Ich bin dann in mich gegangen, habe vorsorglich einen Wasservorrat angelegt. Ausgelutschte Kaugummis gehören in jedes Survival Kit, ich klebe die »Falk Deutschlandkarte« an die Scheibe vom Gosch. Auf der anderen Fensterseite glotzen Hummer und Langusten. Die muss ich nicht fragen, die kennen sich auch nicht aus.

Von hier nach hier sieht auf Falk ganz einfach aus, man darf halt nicht nur in Luftlinie denken. Der Filzstift ruckelt Richtung Ingolstadt, Regensburg, Straubing, Plattling – noch ist der Kreis nicht vollendet, dafür aber bin ich dort, wo ich hin muss. Zumindest auf dem Papier. Nur mit der Zeit ist es so eine Sache: Ankunft 23 statt 21 Uhr. Da liege ich doch längst im Bett! Normalerweise. Und nun?

Wie ich dann doch noch zu einer irren Heimfahrt gekommen bin, verrate ich ein anderes Mal.
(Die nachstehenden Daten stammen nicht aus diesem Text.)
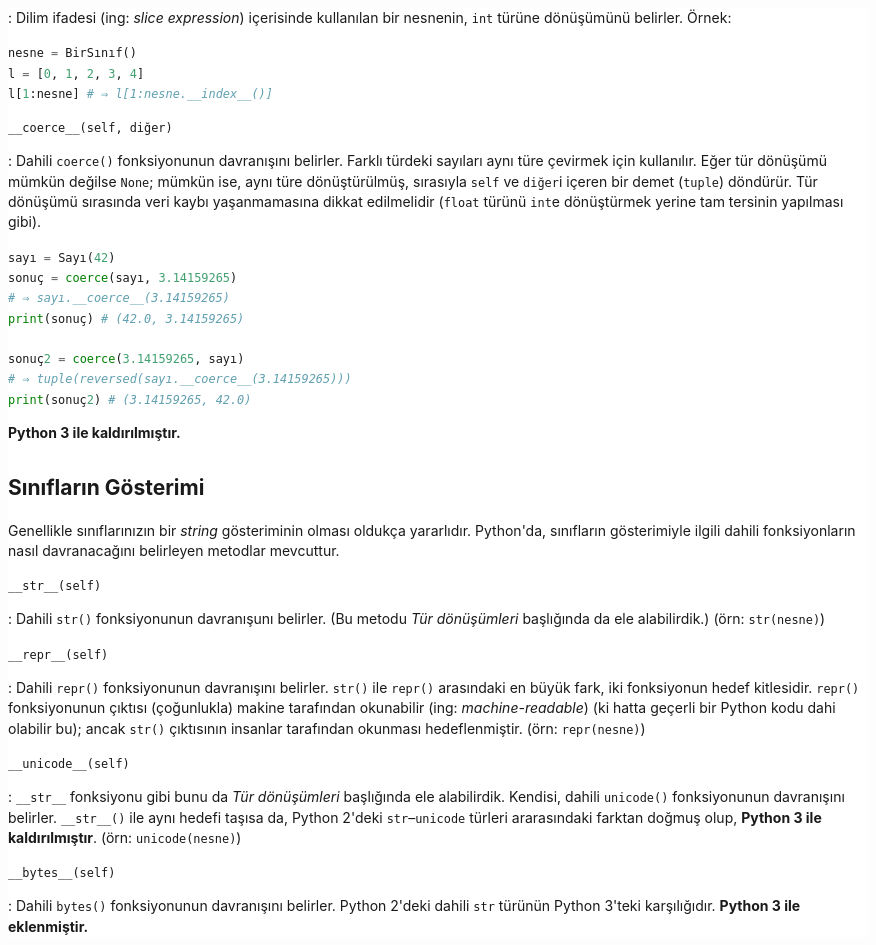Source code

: :   Dilim ifadesi (ing: _slice expression_) içerisinde kullanılan bir nesnenin, `int` türüne dönüşümünü belirler. Örnek:

```python
nesne = BirSınıf()
l = [0, 1, 2, 3, 4]
l[1:nesne] # ⇒ l[1:nesne.__index__()]
```

`__coerce__(self, diğer)`

:   Dahili `coerce()` fonksiyonunun davranışını belirler. Farklı türdeki sayıları aynı türe çevirmek için kullanılır. Eğer tür dönüşümü mümkün değilse `None`; mümkün ise, aynı türe dönüştürülmüş, sırasıyla `self` ve `diğer`i içeren bir demet (`tuple`) döndürür. Tür dönüşümü sırasında veri kaybı yaşanmamasına dikkat edilmelidir (`float` türünü `int`e dönüştürmek yerine tam tersinin yapılması gibi).

```python
sayı = Sayı(42)
sonuç = coerce(sayı, 3.14159265)
# ⇒ sayı.__coerce__(3.14159265)
print(sonuç) # (42.0, 3.14159265)

sonuç2 = coerce(3.14159265, sayı)
# ⇒ tuple(reversed(sayı.__coerce__(3.14159265)))
print(sonuç2) # (3.14159265, 42.0)
```

**Python 3 ile kaldırılmıştır.**

## Sınıfların Gösterimi

Genellikle sınıflarınızın bir _string_ gösteriminin olması oldukça yararlıdır. Python'da, sınıfların gösterimiyle ilgili dahili fonksiyonların nasıl davranacağını belirleyen metodlar mevcuttur.

`__str__(self)`

:   Dahili `str()` fonksiyonunun davranışunı belirler. (Bu metodu _Tür dönüşümleri_ başlığında da ele alabilirdik.) (örn: `str(nesne)`)

`__repr__(self)`

:   Dahili `repr()` fonksiyonunun davranışını belirler. `str()` ile `repr()` arasındaki en büyük fark, iki fonksiyonun hedef kitlesidir. `repr()` fonksiyonunun çıktısı (çoğunlukla) makine tarafından okunabilir (ing: _machine-readable_) (ki hatta geçerli bir Python kodu dahi olabilir bu); ancak `str()` çıktısının insanlar tarafından okunması hedeflenmiştir. (örn: `repr(nesne)`)

`__unicode__(self)`

:   `__str__` fonksiyonu gibi bunu da _Tür dönüşümleri_ başlığında ele alabilirdik. Kendisi, dahili `unicode()` fonksiyonunun davranışını belirler. `__str__()` ile aynı hedefi taşısa da, Python 2'deki `str`&#8211;`unicode` türleri ararasındaki farktan doğmuş olup, **Python 3 ile kaldırılmıştır**. (örn: `unicode(nesne)`)

`__bytes__(self)`

:   Dahili `bytes()` fonksiyonunun davranışını belirler. Python 2'deki dahili `str` türünün Python 3'teki karşılığıdır. **Python 3 ile eklenmiştir.**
PS: Die Oberleitung konnte die Intensivstation noch in der späten Nacht verlassen. Und zur Wiederherstellung der angeschabten Nerven gab’s heute dann eine Schafsrunde auf dem Rad durch die Isarauen. 50 Kilometer, und meine Melancholie war besänftigt. Futter für die Seele. Die Schafe waren in Begleitung einer holden Maid, und ich kontaktierte sie mit schnurrend liebevollem »Griaß di«. Sie antwortete nicht. Blöde Kuh.